As for the hiking boots, they were comfortable and offered a lot of support. She spent much of her day standing in a lab or walking between labs, so they made practical sense. Her mother kept trying to get her to wear pumps and stockings, neither of which was ever going to happen. The shoes would cause foot pain and pressure on her lower back—these days more so than ever. Besides, something about her hiking boots seemed to intimidate the men she had to work with, and although that had never been her purpose, she wasn’t going to deny she liked the unexpected benefit.
She walked into her kitchen and hung her blazer on the back of her chair. Her husband, Kit, stood at the stove, humming to himself as he turned the sausage. The table was set and there was a bowl of sliced fruit by her place mat. A thermal to-go cup stood next to her backpack. She wanted it to be filled with delicious hot coffee, but knew instead it contained a vegetable-infused protein shake. Without looking she knew that her lunch was already packed in her backpack.
Kit turned and smiled when he saw her.
“Morning, sweetie. How are you feeling?”
“Good. And you?”
“Excellent.” He winked, then went back to his cooking.
As it was the last Friday of Spring Break, he wasn’t teaching today, so instead of his usual khakis and a button-down shirt, he had on sweats and a T-shirt with a drawing of a cat on a poster. Underneath the poster, it said Wanted Dead or Alive: Schrodinger’s Cat.

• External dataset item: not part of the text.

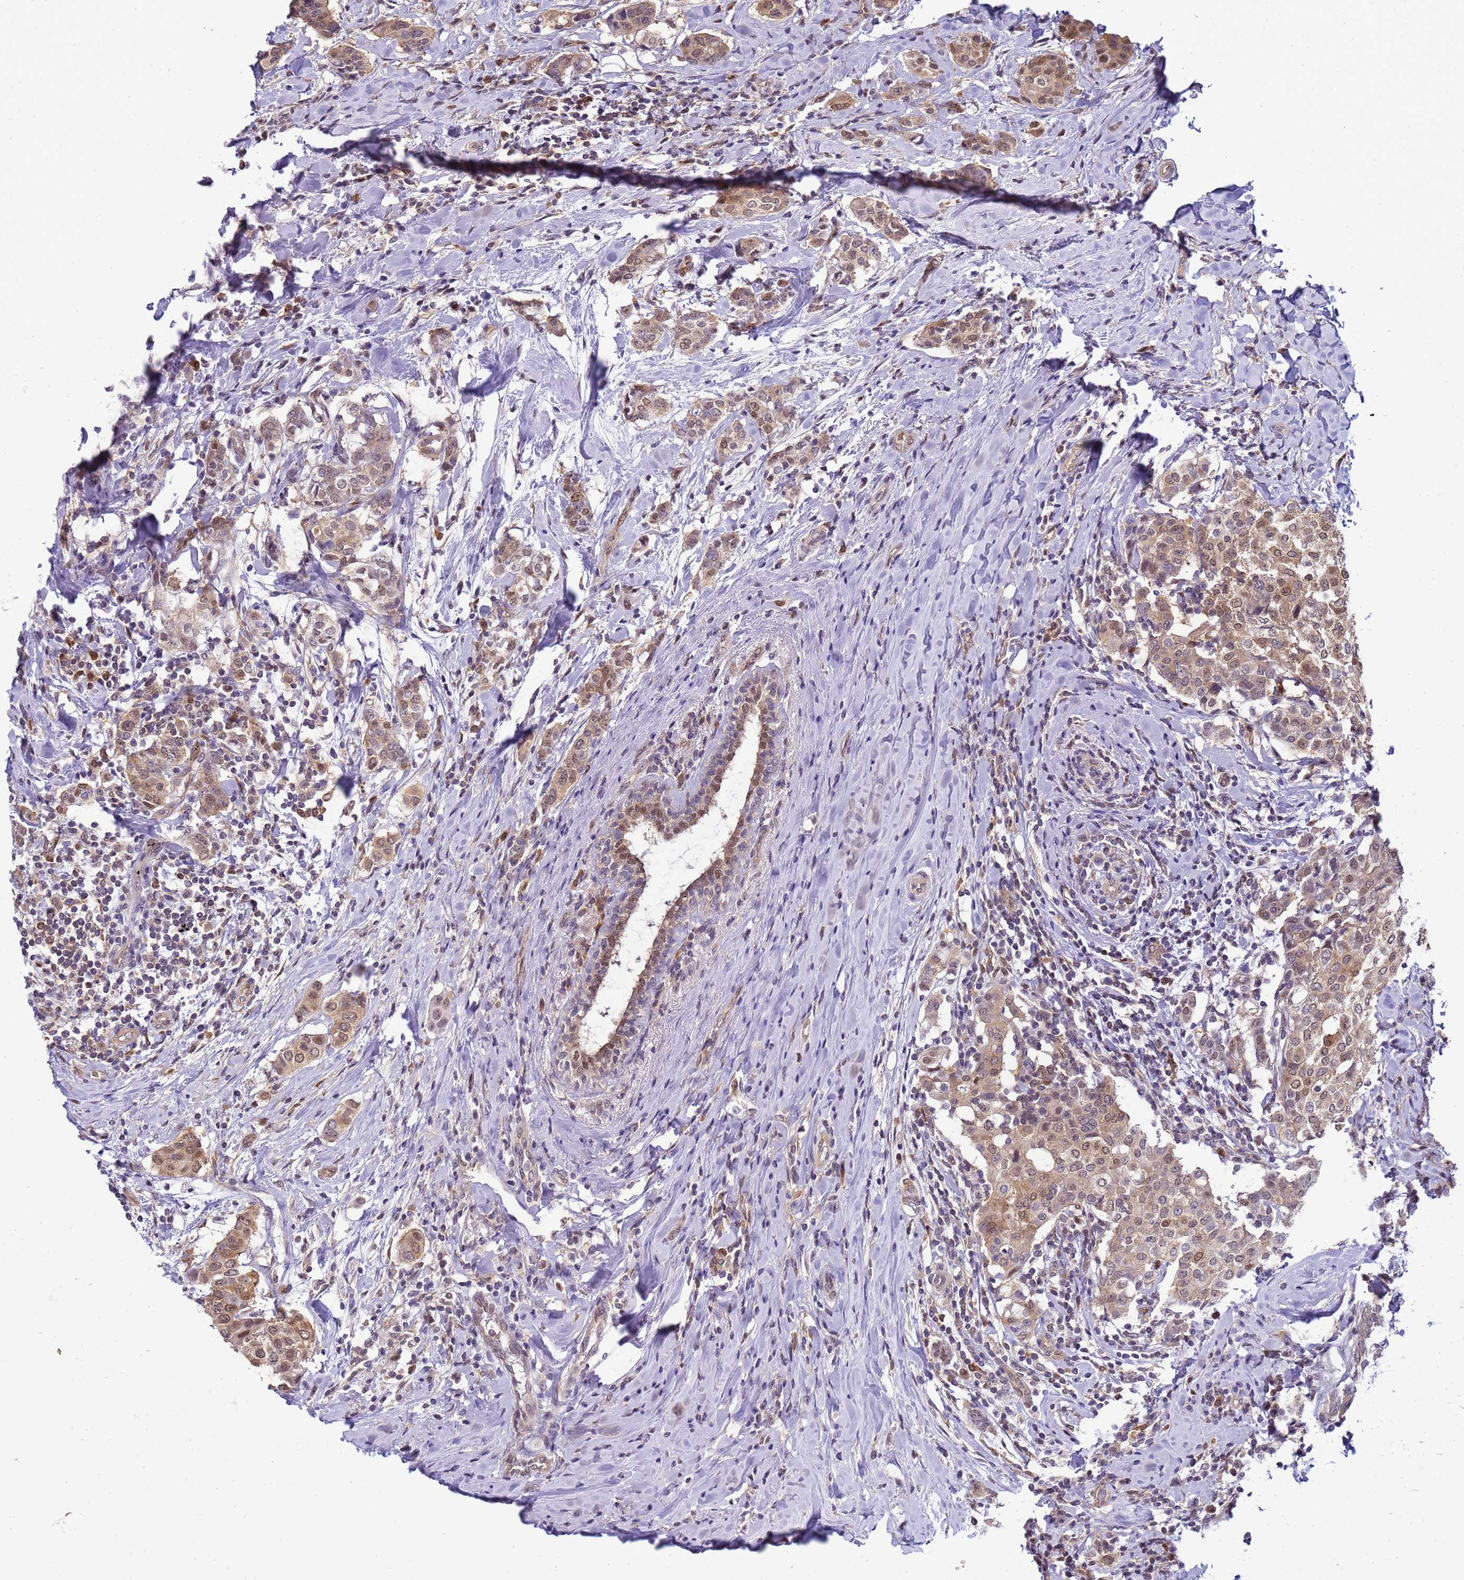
{"staining": {"intensity": "moderate", "quantity": ">75%", "location": "cytoplasmic/membranous,nuclear"}, "tissue": "breast cancer", "cell_type": "Tumor cells", "image_type": "cancer", "snomed": [{"axis": "morphology", "description": "Lobular carcinoma"}, {"axis": "topography", "description": "Breast"}], "caption": "Human breast cancer stained for a protein (brown) displays moderate cytoplasmic/membranous and nuclear positive staining in about >75% of tumor cells.", "gene": "DDI2", "patient": {"sex": "female", "age": 51}}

She wasn’t sure which she loved more—that he fussed over her by fixing her meals and making sure she was taking her vitamins, that he called her sweetie, or that he had a collection of funny science T-shirts. She supposed there was no reason she had to pick any one thing. Until meeting Kit, she’d never been sure that she believed romantic love existed. She could have explained the chemical processes that took place in the brain but that wasn’t the same as believing in the feelings themselves. Now she knew differently.